В чем тут секрет? Да в том, что Купер, сам не заставший ни войн за Канаду, ни времен колонизаторства (он родился в 1789 г., а умер в 1851-м), тем не менее по какой-то неизъяснимой причуде сознания во многом излагал даже не американский – чисто английский взгляд на события. Делавары во время канадской войны сражались на стороне англичан – и потому они невероятно благородные. Гуроны, наоборот, стояли за французов – и потому они получились бесконечно подлыми. Такая вот, по сути, политическая агитка.
То же самое, кстати, касается и белых участников войны. Французский командир Монкальм – коварен, малость подловат и водит дружбу с вовсе уж гнусным типом, вождем гуронов Магуа. Английские офицеры Хейворд и Мунро – олицетворение благородства и чести. Соответственно, и их краснокожие союзники-делавары – ходячее олицетворение всех высоких добродетелей. Такие дела. Чем руководствовался Купер, нарисовав картину, ничего не имеющую общего с реальностью, лично мне решительно непонятно. Должно быть, в нем, американце, все же слишком прочно сидело нечто английское…
И, наконец, такого индейского племени – могикане – никогда не существовало. Купер его «склеил» из трех совершенно разных племен: алгонкины, магикане из Массачусетса и могекане из Коннектикута.

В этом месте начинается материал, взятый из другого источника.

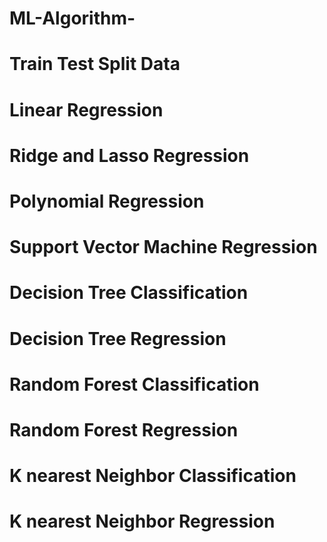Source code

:# ML-Algorithm-
# Train Test Split Data
# Linear Regression
# Ridge and Lasso Regression 
# Polynomial Regression 
# Support Vector Machine Regression 
# Decision Tree Classification
# Decision Tree Regression
# Random Forest Classification
# Random Forest  Regression 
# K nearest Neighbor Classification
# K nearest Neighbor Regression
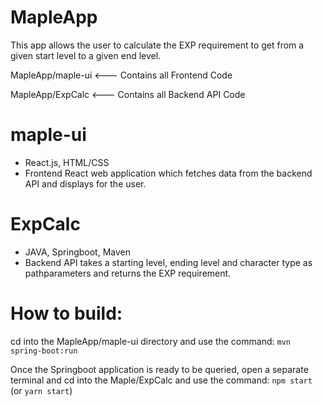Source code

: # MapleApp

This app allows the user to calculate the EXP requirement to get from a given start level to a given end level. 

  MapleApp/maple-ui  <--- Contains all Frontend Code
  
  MapleApp/ExpCalc  <--- Contains all Backend API Code
  
# maple-ui
* React.js, HTML/CSS 
* Frontend React web application which fetches data from the backend API and displays for the user. 

# ExpCalc
* JAVA, Springboot, Maven 
* Backend API takes a starting level, ending level and character type as pathparameters and returns the EXP requirement.

# How to build:
 cd into the MapleApp/maple-ui directory and use the command: `mvn spring-boot:run`
 
 Once the Springboot application is ready to be queried, open a separate terminal and cd into the Maple/ExpCalc and use the command: `npm start` (or `yarn start`)


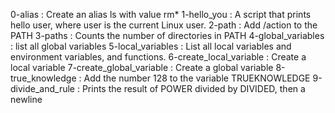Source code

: 0-alias : Create an alias ls with value rm*
1-hello_you : A script that prints hello user, where user is the current Linux user.
2-path : Add /action to the PATH
3-paths : Counts the number of directories in PATH
4-global_variables : list all global variables
5-local_variables : List all local variables and environment variables, and functions.
6-create_local_variable : Create a local variable
7-create_global_variable : Create a global variable
8-true_knowledge : Add the number 128 to the variable TRUEKNOWLEDGE
9-divide_and_rule : Prints the result of POWER divided by DIVIDED, then a newline


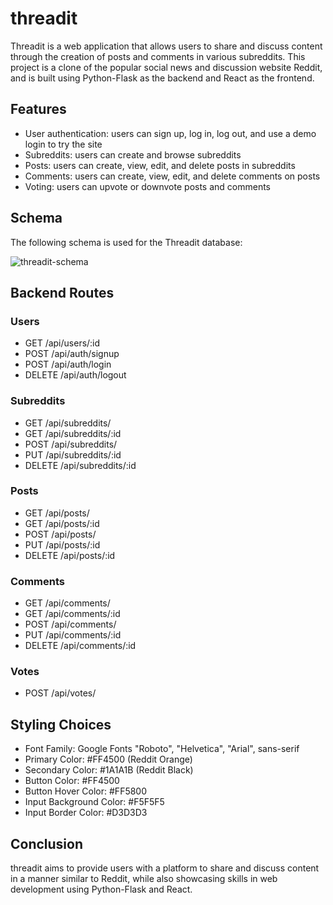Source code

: # threadit

Threadit is a web application that allows users to share and discuss content through the creation of posts and comments in various subreddits. This project is a clone of the popular social news and discussion website Reddit, and is built using Python-Flask as the backend and React as the frontend.

## Features

* User authentication: users can sign up, log in, log out, and use a demo login to try the site
* Subreddits: users can create and browse subreddits
* Posts: users can create, view, edit, and delete posts in subreddits
* Comments: users can create, view, edit, and delete comments on posts
* Voting: users can upvote or downvote posts and comments

## Schema

The following schema is used for the Threadit database:

![threadit-schema](https://user-images.githubusercontent.com/47682357/226485111-7e33a332-bbf0-4115-b14c-a353e3a021eb.png)

## Backend Routes

### Users
* GET /api/users/:id
* POST /api/auth/signup
* POST /api/auth/login
* DELETE /api/auth/logout

### Subreddits
* GET /api/subreddits/
* GET /api/subreddits/:id
* POST /api/subreddits/
* PUT /api/subreddits/:id
* DELETE /api/subreddits/:id

### Posts
* GET /api/posts/
* GET /api/posts/:id
* POST /api/posts/
* PUT /api/posts/:id
* DELETE /api/posts/:id

### Comments
* GET /api/comments/
* GET /api/comments/:id
* POST /api/comments/
* PUT /api/comments/:id
* DELETE /api/comments/:id

### Votes
* POST /api/votes/

## Styling Choices

* Font Family: Google Fonts "Roboto", "Helvetica", "Arial", sans-serif
* Primary Color: #FF4500 (Reddit Orange)
* Secondary Color: #1A1A1B (Reddit Black)
* Button Color: #FF4500
* Button Hover Color: #FF5800
* Input Background Color: #F5F5F5
* Input Border Color: #D3D3D3


## Conclusion
threadit aims to provide users with a platform to share and discuss content in a manner similar to Reddit, while also showcasing skills in web development using Python-Flask and React.
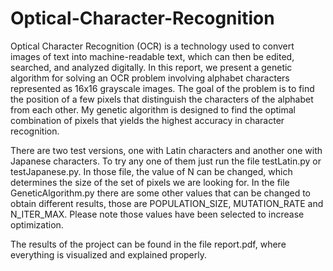 # Optical-Character-Recognition

Optical Character Recognition (OCR) is a technology used to convert images of text into machine-readable text, which can then be edited, searched, and analyzed digitally. In this report, we present a genetic algorithm for solving an OCR problem involving alphabet characters represented as 16x16 grayscale images. The goal of the problem is to find the position of a few pixels that distinguish the characters of the alphabet from each other. My genetic algorithm is designed to find the optimal combination of pixels that yields the highest accuracy in character recognition.

There are two test versions, one with Latin characters and another one with Japanese characters. To try any one of them just run the file testLatin.py or testJapanese.py.
In those file, the value of N can be changed, which determines the size of the set of pixels we are looking for. In the file GeneticAlgorithm.py there are some other values that can be changed to obtain different results, those are POPULATION_SIZE, MUTATION_RATE and N_ITER_MAX. Please note those values have been selected to increase optimization.

The results of the project can be found in the file report.pdf, where everything is visualized and explained properly.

Об этом пишет современный английский историк Ф. Маклинн. Он же находит этому объяснение: англичане всегда гораздо меньше знали об индейских племенах, чем французы. Англичане всегда держались от краснокожих на расстоянии. Зато немало французов (в первую очередь охотников на пушного зверя) годами жили среди индейцев, и многие из них женились на индеанках (что для англичанина было немыслимо). Такая вот связь – точнее, разногласия – меж литературой и жизнью.
Итак, Франция лишилась всех своих владений в Северной Америке, до последнего квадратного сантиметра. Монополию на добычу и экспорт канадской пушнины заграбастала английская Компания Гудзонова залива. Очень интересно звучит ее полное название: «Благородная компания авантюристов Англии, торгующих в Гудзоновом заливе». Только в XIX в. в дипломатии и политике стали соблюдать изящество выражений – а до того и государственные деятели, и купцы что думали, то и говорили, ничуть не заморачиваясь дипломатическими оборотами. Ну а в богатые треской воды вокруг Ньюфаундленда радостно кинулись целые флотилии английских рыбаков.
А попутно в ходе Семилетней войны англичане оттяпали большую часть французских владений в Индии, оставив Парижу сущий мизер. Ни одна из стран – участниц войны не получила от нее таких выгод, как Великая Британия – которая для войны в Европе не выставила ни одного солдата, зато неплохо поживилась в Канаде, в Индии, в Вест-Индии и Африке (Сенегал).
Уже в XX в. историк, бывший морской офицер А. Штенцель напишет: «Семилетняя война была первой крупной войной, в которой Англия уже не посылала на материк собственных войск, а воевала только деньгами, а не солдатами». Этот метод Великая Британия будет не раз применять и впоследствии, и не только в Европе.
Ну а теперь, оставив (не навсегда) Канаду и Индию, мы вернемся в Европу. Коли уж главная тема нашего повествования – Англия, никак нельзя обойти вниманием сложную и крайне интересную тему: отношения меж Британской и Российской империями на протяжении первой половины XVIII в.